Chameleons Riddle
Let $R$, $B$, and $G$ be the number of red, blue, and green chameleons at the moment. After any meeting of chameleons, we have one of $$R\mapsto R,\quad B\mapsto B,\quad G\mapsto G$$
$$R\mapsto R-1,\quad B\mapsto B-1,\quad G\mapsto G+2$$ $$R\mapsto R+2,\quad B\mapsto B-1,\quad G\mapsto G-1$$ $$R\mapsto R-1,\quad B\mapsto B+2,\quad G\mapsto G-1$$ Note that $B-G\pmod 3$, $R-B\pmod 3$, and $G-R\pmod 3$ are preserved under any meeting. Supposing (WLOG) that all chameleons at some point became green, then both $R$ and $B$ would be $0$, and thus $R-B\equiv 0\pmod 3$. But having started with $R-B\equiv 2\pmod 3$, this is impossible. Thus, the chameleons can never all be the same color.
Let the numbers of red, blue, and green chameleons mod $3$ be $\langle r,b,g\rangle$. When two of different colors meet, the resulting numbers after the color changes are $\langle r-1,b-1,g+2\rangle$, $\langle r-1,b+2,g-1\rangle$, or $\langle r+2,b-1,g-1\rangle$. Each of these is the same mod $3$ as a change to $\langle r-1,b-1,g-1\rangle$. Since the initial numbers are $\langle 1,2,0\rangle$, all of which are distinct, and they will always be distinct. In fact, they cycle through the permutations $\langle 1,2,0\rangle$, $\langle 0,1,2\rangle$, and $\langle 2,0,1\rangle$.
Here is a more mechanical, far less elegant strategy, which ended up being the same as above. I realize that one is looking for invariants, but always have a hard time spotting them. The following technique may provide some solution structure who share my difficulty...
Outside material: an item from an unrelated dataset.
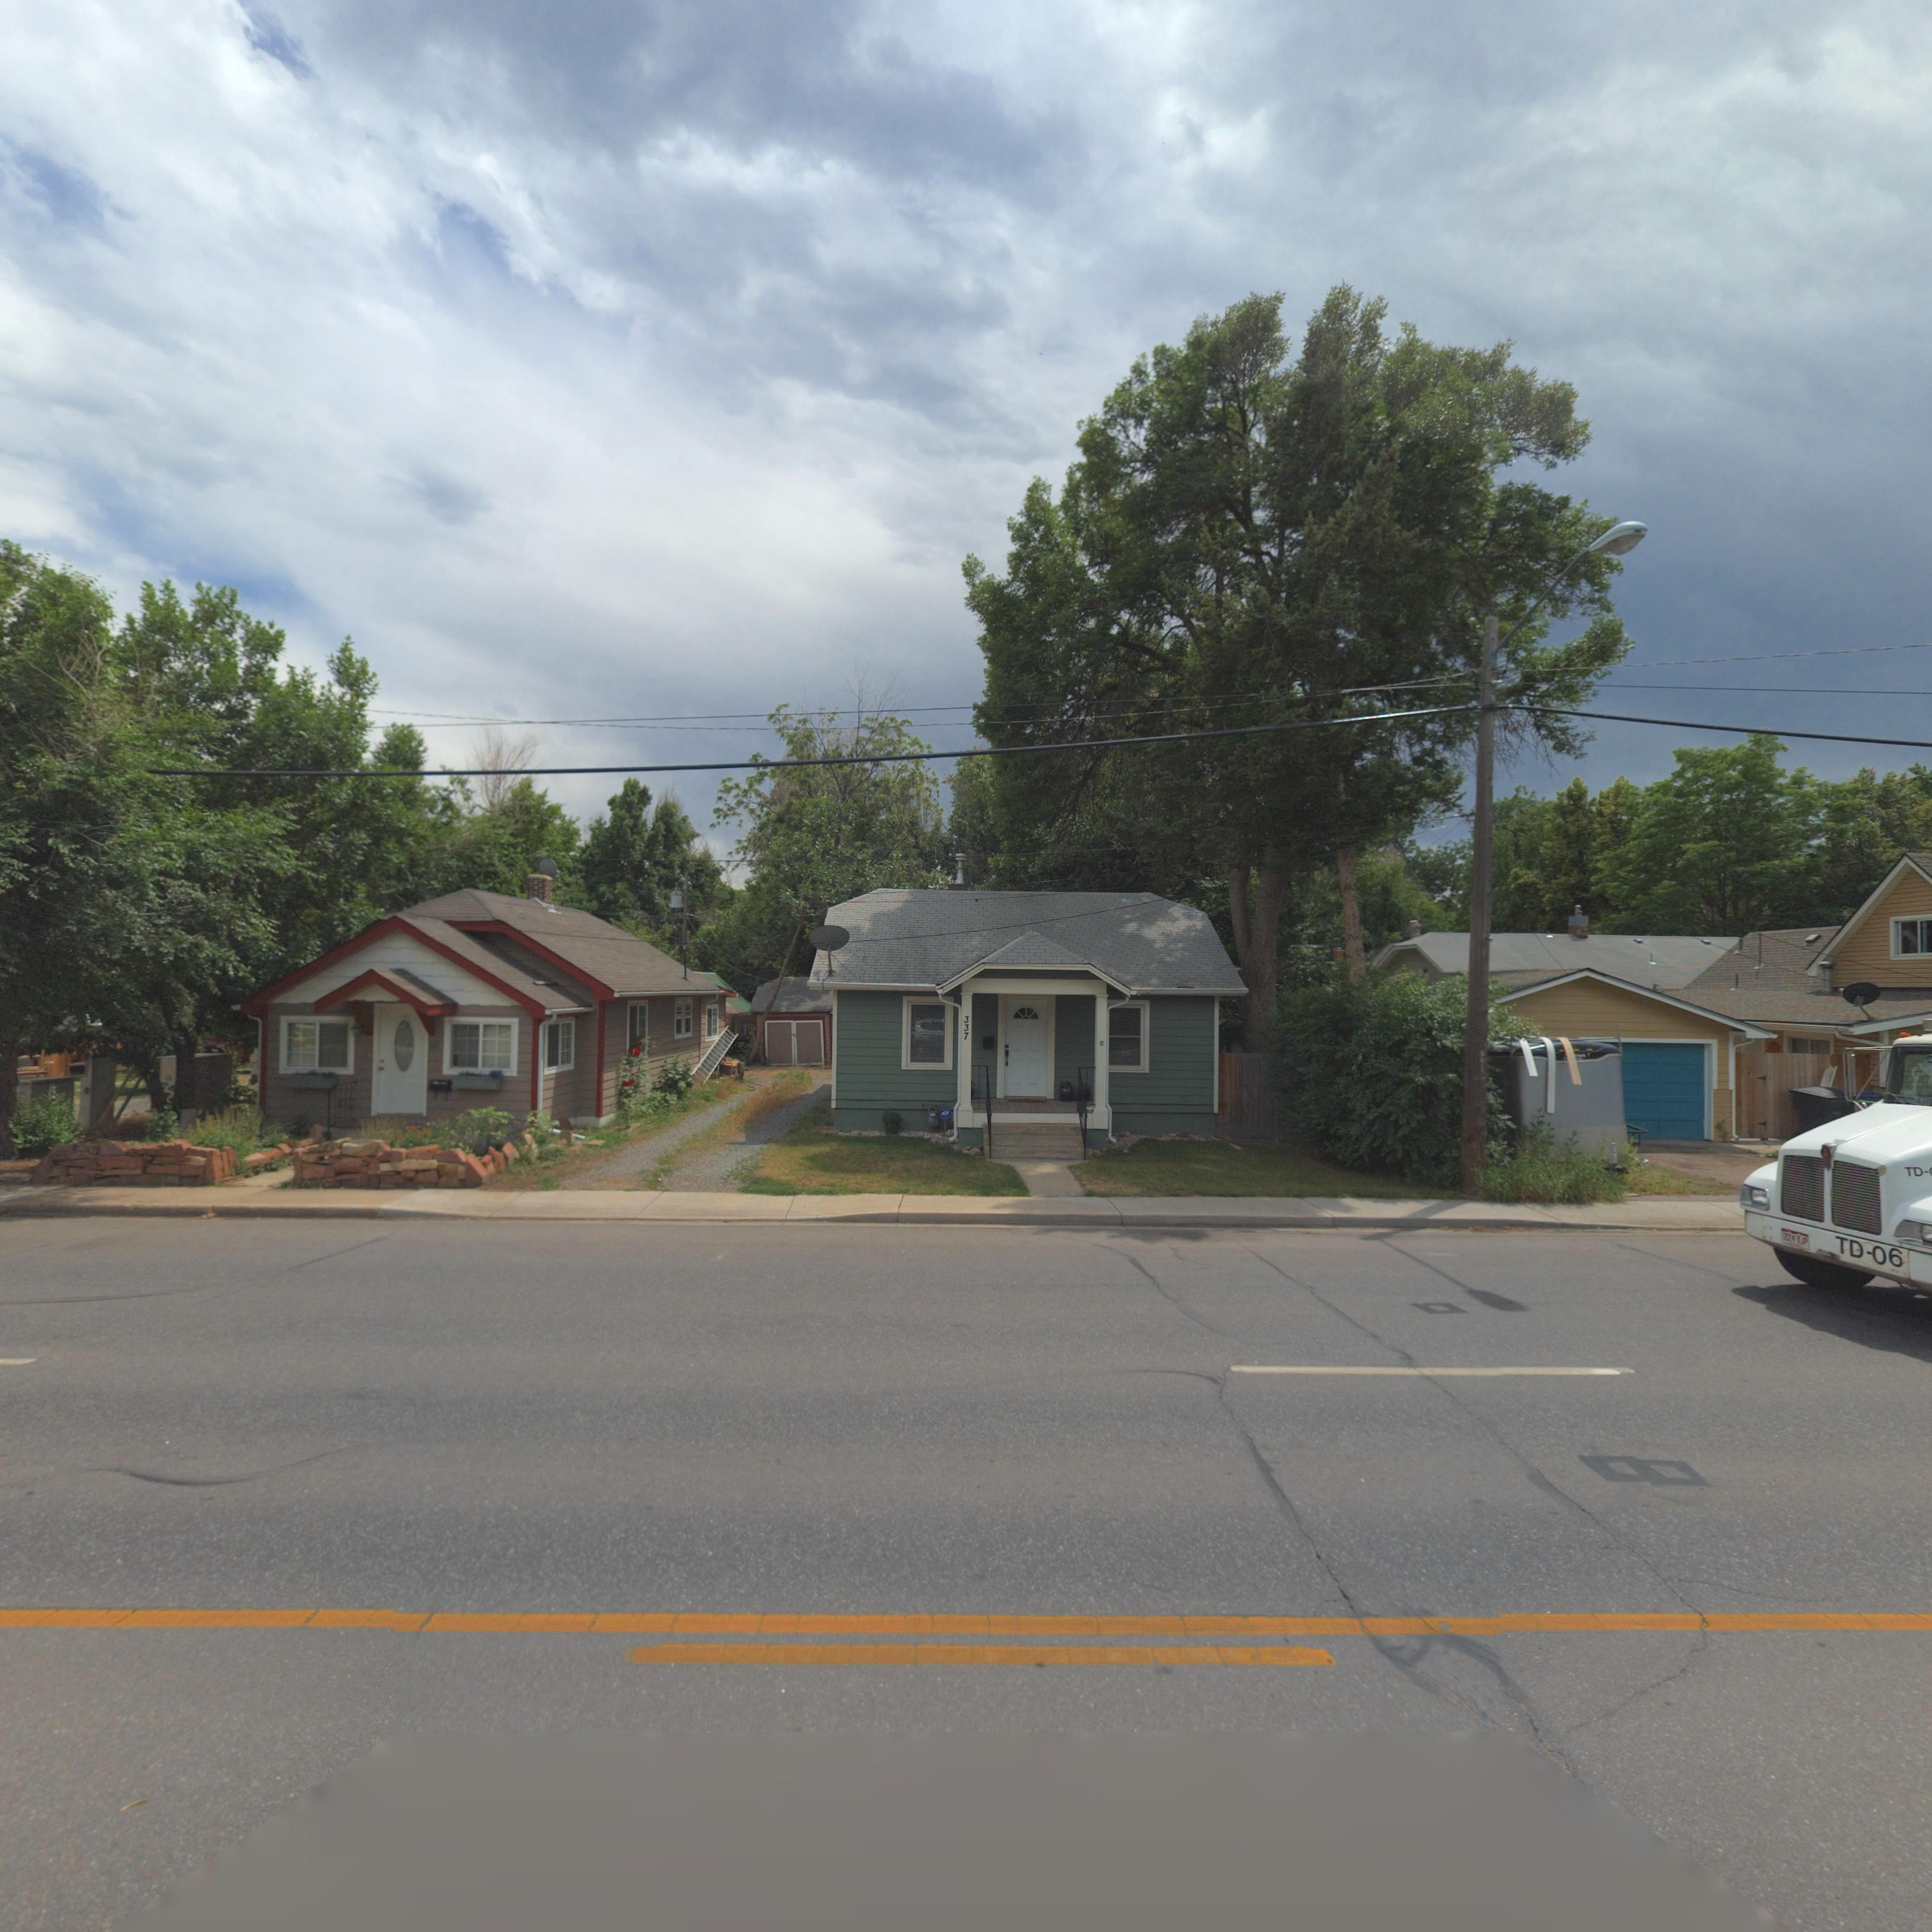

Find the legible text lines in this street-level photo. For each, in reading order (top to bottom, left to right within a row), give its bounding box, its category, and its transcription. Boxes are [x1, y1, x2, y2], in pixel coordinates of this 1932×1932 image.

[964, 1015, 969, 1040] StreetNumber: 337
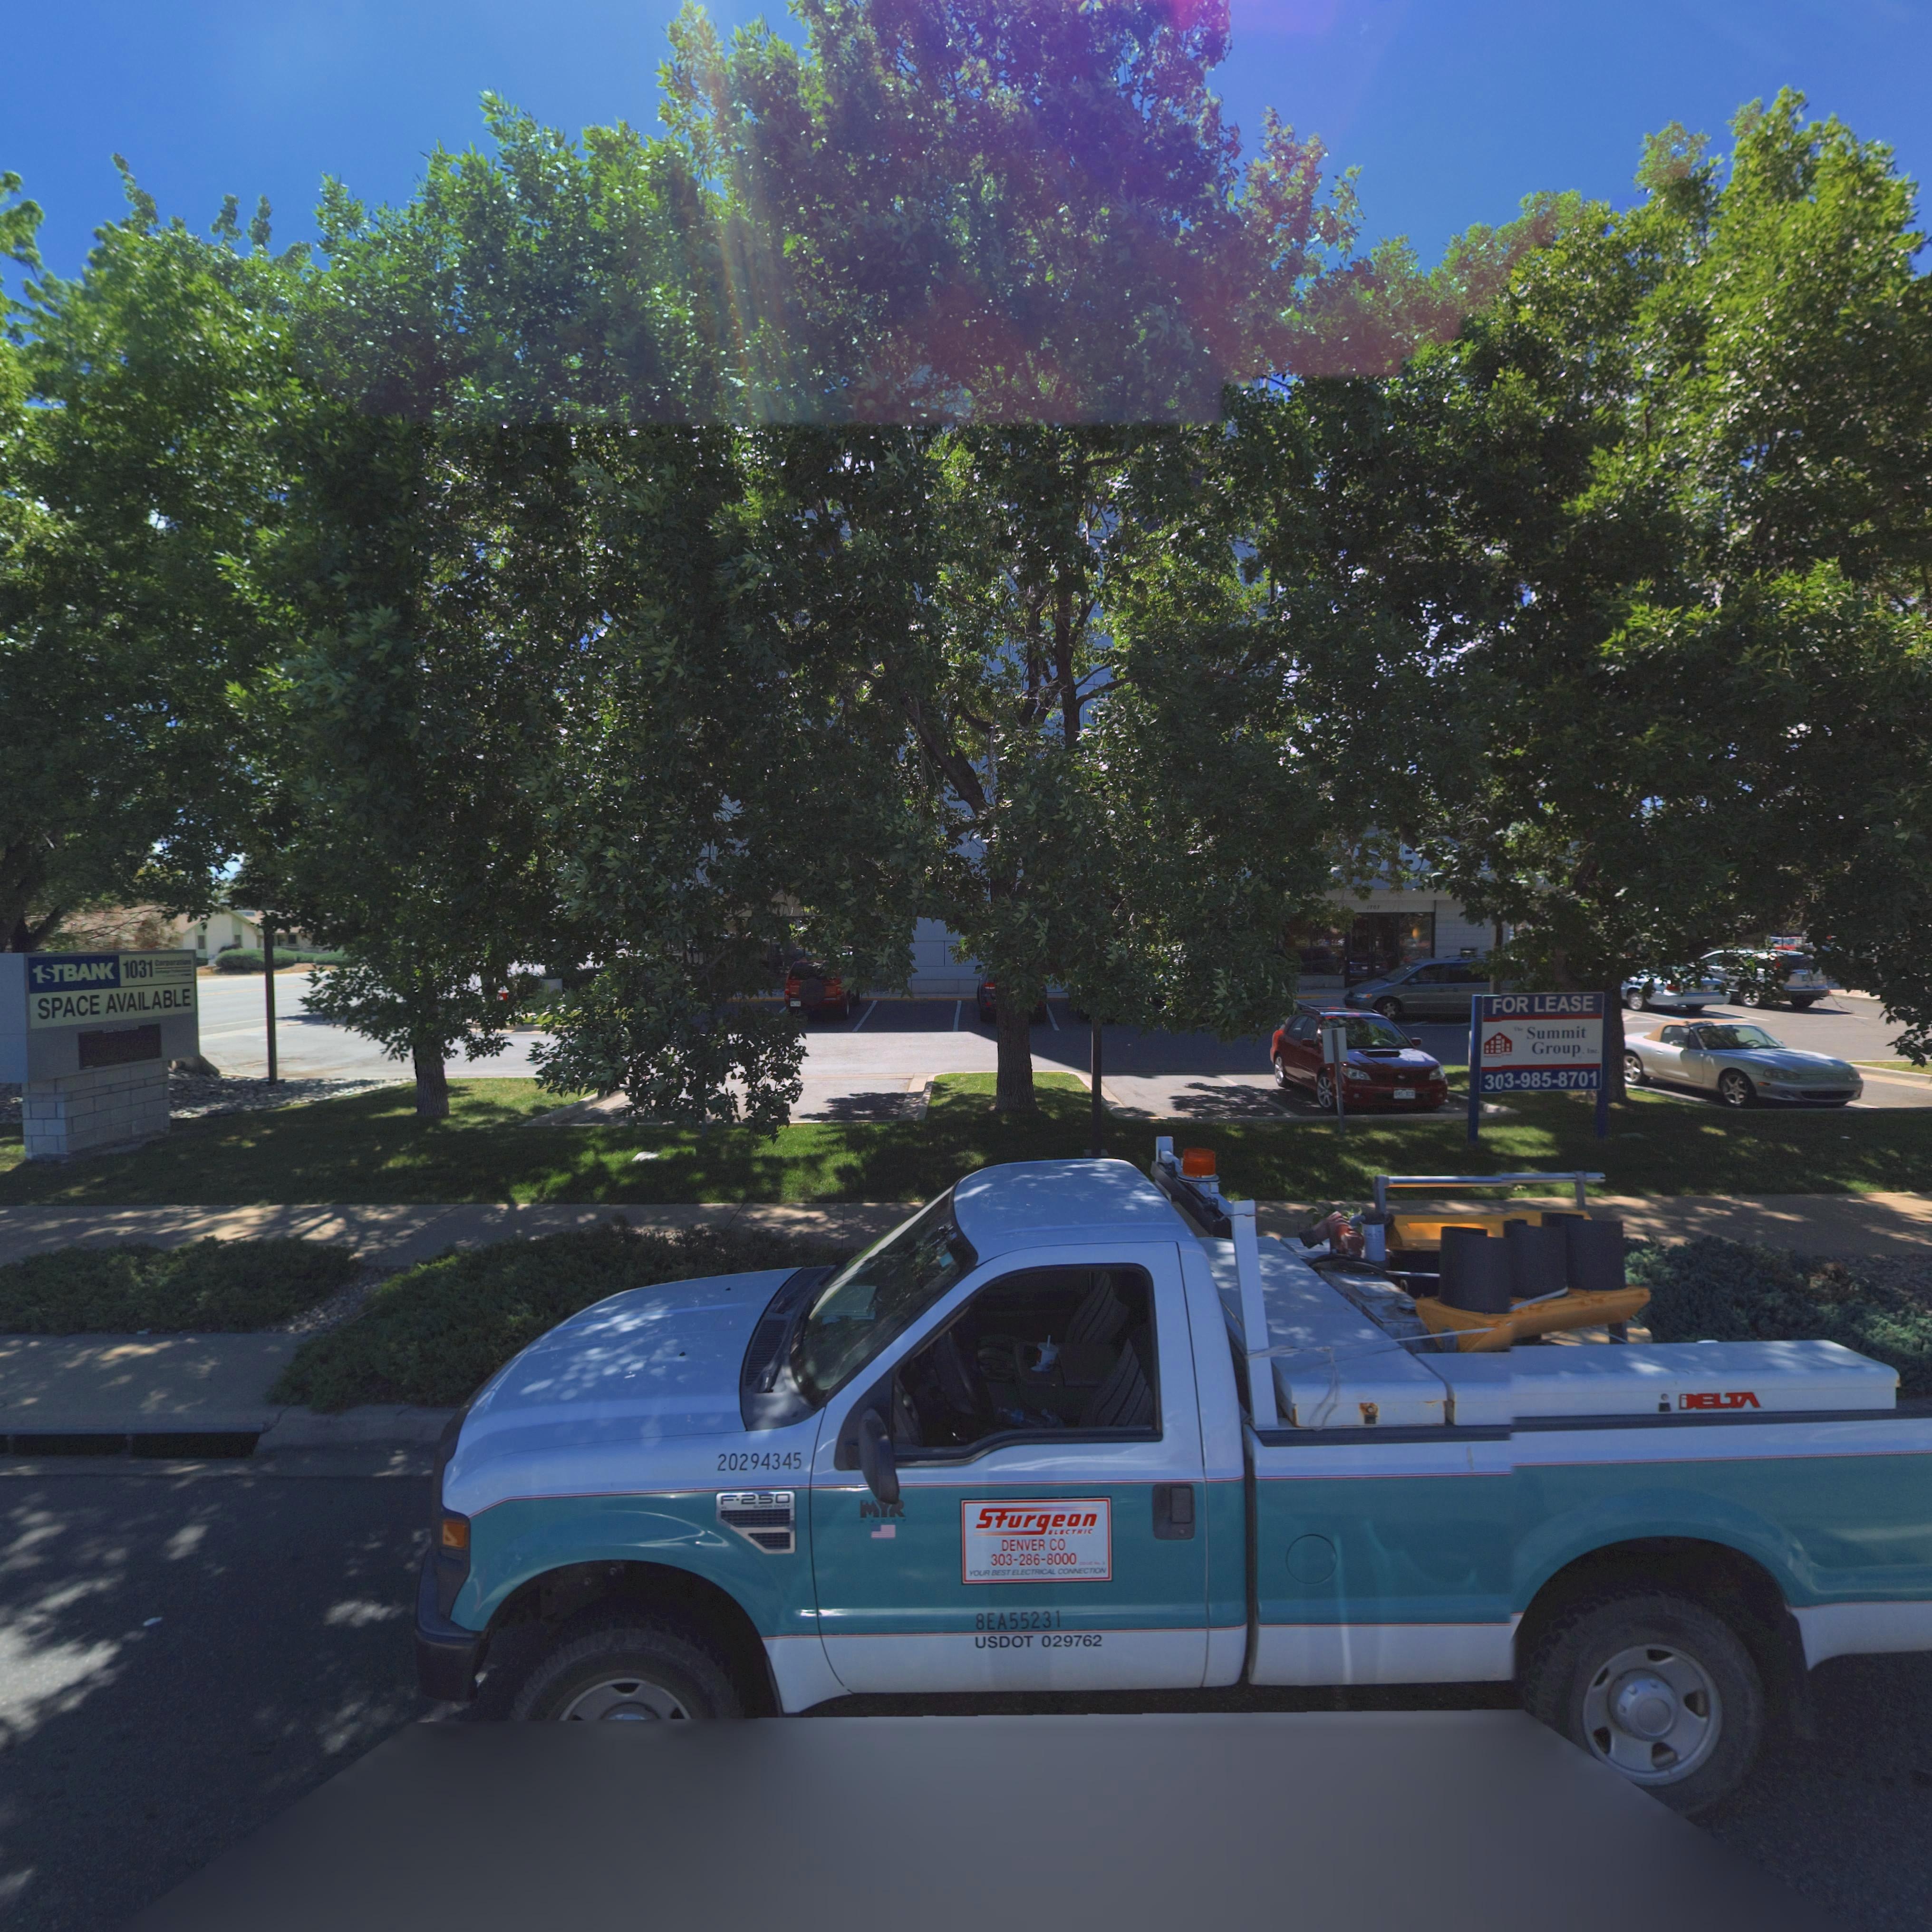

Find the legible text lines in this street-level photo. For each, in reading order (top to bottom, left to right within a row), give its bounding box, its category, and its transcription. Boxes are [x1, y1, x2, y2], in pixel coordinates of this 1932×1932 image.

Let $A = \begin{bmatrix} 2 & -1 & -1 \\ -1 & 2 & -1 \\ -1 & -1 & 2\end{bmatrix}$. I look for 'neat' eigenvalue/left eigenvector pairs, and find $v^T=(1,-1,0)$ corresponding to eigenvalue $3$. The 'system' we have is $x_{x+1} = x_n + u_n$, where at each $n$, $u_n$ is one of the three columns of $A$, and $x_n = (r_n, g_n, b_n)^T$ represents the number of each color at time $n$. The solution is $x_n = x_0+u_0+...+u_{n-1}$.
Now I look at $v^T x_n$, and notice that $v^T x_n \pmod 3 = v^T x_0 \pmod 3 = 1$. However, $v^T (33,0,0) = 0 \pmod 3$, and similarly for the other extreme distributions. Hence we can never reach these states.